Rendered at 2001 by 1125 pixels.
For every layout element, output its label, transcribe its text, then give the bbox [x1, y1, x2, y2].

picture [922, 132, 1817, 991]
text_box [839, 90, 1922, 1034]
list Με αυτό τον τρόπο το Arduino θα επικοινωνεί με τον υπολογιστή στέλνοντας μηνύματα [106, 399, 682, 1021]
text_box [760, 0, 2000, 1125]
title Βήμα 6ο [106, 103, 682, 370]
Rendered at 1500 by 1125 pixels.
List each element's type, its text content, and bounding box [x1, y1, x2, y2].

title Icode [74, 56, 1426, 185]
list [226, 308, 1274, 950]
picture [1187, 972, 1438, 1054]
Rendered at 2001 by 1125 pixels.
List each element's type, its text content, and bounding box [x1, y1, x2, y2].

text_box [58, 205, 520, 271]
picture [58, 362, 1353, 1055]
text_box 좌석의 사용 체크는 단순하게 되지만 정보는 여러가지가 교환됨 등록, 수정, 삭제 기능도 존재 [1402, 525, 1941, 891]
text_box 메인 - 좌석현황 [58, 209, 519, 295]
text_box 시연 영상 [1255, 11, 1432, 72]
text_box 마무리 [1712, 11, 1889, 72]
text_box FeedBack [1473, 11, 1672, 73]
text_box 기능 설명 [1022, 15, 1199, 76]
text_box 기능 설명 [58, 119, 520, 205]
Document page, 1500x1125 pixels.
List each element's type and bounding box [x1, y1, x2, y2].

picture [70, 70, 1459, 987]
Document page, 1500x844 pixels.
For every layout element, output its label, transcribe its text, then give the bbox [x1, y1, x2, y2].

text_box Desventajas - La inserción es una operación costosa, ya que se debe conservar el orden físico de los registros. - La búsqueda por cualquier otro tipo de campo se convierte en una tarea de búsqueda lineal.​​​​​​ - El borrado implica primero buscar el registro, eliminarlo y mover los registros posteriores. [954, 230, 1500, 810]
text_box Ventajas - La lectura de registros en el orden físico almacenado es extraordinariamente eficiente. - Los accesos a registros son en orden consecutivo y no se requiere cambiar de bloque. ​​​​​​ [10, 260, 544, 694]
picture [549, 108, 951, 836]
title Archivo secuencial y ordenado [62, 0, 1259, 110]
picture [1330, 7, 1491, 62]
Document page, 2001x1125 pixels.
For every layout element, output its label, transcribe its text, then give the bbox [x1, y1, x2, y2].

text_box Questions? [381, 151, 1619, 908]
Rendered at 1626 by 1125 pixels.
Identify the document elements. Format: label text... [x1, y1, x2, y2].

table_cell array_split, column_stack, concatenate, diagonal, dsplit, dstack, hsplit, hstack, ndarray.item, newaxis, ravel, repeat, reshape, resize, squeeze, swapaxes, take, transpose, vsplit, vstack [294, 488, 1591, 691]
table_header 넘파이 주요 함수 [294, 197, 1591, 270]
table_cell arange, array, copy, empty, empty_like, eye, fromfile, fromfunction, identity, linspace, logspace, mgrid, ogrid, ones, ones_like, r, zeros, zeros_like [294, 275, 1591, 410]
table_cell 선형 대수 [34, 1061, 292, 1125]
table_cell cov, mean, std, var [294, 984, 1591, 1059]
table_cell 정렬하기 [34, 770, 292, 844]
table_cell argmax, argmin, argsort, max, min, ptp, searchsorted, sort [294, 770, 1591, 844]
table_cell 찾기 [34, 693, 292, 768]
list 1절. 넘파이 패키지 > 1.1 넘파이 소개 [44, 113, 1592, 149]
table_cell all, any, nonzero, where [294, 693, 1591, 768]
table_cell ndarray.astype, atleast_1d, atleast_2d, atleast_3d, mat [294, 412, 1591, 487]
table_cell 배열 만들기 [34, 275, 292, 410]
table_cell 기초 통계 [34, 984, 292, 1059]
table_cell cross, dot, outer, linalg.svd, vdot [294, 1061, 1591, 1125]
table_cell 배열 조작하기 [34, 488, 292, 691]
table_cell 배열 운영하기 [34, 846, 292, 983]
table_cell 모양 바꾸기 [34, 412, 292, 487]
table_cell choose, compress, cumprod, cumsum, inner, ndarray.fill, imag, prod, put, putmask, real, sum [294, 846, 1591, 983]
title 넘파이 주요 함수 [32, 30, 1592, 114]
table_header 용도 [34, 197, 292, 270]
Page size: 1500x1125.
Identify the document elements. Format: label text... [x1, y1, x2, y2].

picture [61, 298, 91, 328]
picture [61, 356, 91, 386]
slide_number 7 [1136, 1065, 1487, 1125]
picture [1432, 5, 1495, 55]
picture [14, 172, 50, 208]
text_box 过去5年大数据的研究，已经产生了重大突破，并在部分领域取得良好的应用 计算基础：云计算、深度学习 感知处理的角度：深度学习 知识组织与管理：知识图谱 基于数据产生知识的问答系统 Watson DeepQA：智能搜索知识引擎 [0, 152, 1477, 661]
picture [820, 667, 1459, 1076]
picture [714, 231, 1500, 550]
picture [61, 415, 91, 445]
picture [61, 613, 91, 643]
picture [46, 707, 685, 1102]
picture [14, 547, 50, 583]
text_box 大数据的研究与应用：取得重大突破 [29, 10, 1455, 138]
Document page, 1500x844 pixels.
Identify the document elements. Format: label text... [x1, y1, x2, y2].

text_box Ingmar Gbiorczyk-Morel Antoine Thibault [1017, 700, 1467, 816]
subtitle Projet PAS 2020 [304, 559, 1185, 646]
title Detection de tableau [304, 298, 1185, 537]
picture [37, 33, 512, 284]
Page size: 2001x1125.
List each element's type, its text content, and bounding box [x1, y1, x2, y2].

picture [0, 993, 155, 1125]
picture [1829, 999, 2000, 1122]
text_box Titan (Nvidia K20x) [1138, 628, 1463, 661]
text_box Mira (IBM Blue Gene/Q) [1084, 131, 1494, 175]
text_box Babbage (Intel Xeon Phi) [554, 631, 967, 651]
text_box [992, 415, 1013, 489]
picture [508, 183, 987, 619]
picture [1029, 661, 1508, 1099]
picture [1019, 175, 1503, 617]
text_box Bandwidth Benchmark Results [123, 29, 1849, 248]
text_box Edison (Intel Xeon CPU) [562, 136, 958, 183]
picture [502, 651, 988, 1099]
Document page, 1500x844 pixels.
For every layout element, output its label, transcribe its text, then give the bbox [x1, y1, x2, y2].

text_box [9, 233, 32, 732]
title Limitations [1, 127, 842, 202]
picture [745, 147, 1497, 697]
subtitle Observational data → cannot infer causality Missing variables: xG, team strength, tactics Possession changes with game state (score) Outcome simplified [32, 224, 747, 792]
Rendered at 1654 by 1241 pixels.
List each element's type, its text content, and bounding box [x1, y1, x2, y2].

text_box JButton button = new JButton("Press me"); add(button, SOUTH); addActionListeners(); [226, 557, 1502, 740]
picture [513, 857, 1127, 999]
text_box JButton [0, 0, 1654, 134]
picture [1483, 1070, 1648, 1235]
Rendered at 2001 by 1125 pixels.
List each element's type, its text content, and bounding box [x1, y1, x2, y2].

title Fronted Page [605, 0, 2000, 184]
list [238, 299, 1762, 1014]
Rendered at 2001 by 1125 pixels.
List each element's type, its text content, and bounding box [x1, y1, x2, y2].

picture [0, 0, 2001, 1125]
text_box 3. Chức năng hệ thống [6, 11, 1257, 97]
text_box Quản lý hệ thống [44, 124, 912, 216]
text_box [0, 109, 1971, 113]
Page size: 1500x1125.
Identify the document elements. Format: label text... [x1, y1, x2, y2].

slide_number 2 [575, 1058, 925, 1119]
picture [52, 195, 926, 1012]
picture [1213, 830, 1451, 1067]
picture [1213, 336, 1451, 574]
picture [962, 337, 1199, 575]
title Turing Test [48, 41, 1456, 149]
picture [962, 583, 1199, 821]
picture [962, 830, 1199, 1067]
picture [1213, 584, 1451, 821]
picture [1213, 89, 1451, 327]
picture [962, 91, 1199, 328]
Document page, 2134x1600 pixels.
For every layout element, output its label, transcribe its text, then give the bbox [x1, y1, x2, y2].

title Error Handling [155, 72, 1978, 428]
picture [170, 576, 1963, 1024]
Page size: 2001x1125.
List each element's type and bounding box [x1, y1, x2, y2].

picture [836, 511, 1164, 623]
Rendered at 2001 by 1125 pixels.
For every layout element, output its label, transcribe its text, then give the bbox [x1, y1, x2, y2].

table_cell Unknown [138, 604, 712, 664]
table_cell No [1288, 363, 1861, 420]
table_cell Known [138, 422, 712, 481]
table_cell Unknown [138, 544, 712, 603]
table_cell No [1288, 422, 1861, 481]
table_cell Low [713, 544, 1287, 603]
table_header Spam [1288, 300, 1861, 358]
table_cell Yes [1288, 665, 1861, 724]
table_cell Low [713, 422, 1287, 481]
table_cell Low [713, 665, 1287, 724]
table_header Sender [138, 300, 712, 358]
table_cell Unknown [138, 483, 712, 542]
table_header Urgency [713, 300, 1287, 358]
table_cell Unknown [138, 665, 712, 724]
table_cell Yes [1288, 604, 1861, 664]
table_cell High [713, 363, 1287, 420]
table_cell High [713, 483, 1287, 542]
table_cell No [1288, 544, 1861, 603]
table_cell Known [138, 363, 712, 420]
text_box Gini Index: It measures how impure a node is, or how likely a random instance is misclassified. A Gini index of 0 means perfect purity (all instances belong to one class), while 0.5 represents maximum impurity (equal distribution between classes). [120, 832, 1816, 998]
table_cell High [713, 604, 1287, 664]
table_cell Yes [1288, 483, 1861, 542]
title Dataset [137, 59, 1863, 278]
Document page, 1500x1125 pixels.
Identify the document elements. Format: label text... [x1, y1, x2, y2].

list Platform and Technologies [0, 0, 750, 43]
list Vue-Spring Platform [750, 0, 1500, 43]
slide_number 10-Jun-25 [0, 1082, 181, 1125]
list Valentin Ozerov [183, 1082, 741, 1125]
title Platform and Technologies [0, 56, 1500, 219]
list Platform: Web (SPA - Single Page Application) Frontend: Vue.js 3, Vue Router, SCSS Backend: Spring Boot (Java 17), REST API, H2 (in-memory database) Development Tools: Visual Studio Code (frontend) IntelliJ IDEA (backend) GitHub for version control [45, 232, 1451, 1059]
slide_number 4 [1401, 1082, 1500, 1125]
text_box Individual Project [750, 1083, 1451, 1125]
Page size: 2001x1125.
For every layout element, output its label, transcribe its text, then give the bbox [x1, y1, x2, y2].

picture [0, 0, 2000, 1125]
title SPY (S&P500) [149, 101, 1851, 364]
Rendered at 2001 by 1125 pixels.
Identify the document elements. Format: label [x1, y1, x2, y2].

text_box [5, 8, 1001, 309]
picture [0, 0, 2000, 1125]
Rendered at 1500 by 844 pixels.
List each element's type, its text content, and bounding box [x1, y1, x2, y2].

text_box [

### Assigned task
Exactly as they stand, please print the lines from the first line of the records above down to the line that includes "Rendered at 1500 by 1125 pixels.", both of those included and no others.

### Exercise output
Rendered at 2001 by 1125 pixels.
For every layout element, output its label, transcribe its text, then give the bbox [x1, y1, x2, y2].

picture [922, 132, 1817, 991]
text_box [839, 90, 1922, 1034]
list Με αυτό τον τρόπο το Arduino θα επικοινωνεί με τον υπολογιστή στέλνοντας μηνύματα [106, 399, 682, 1021]
text_box [760, 0, 2000, 1125]
title Βήμα 6ο [106, 103, 682, 370]
Rendered at 1500 by 1125 pixels.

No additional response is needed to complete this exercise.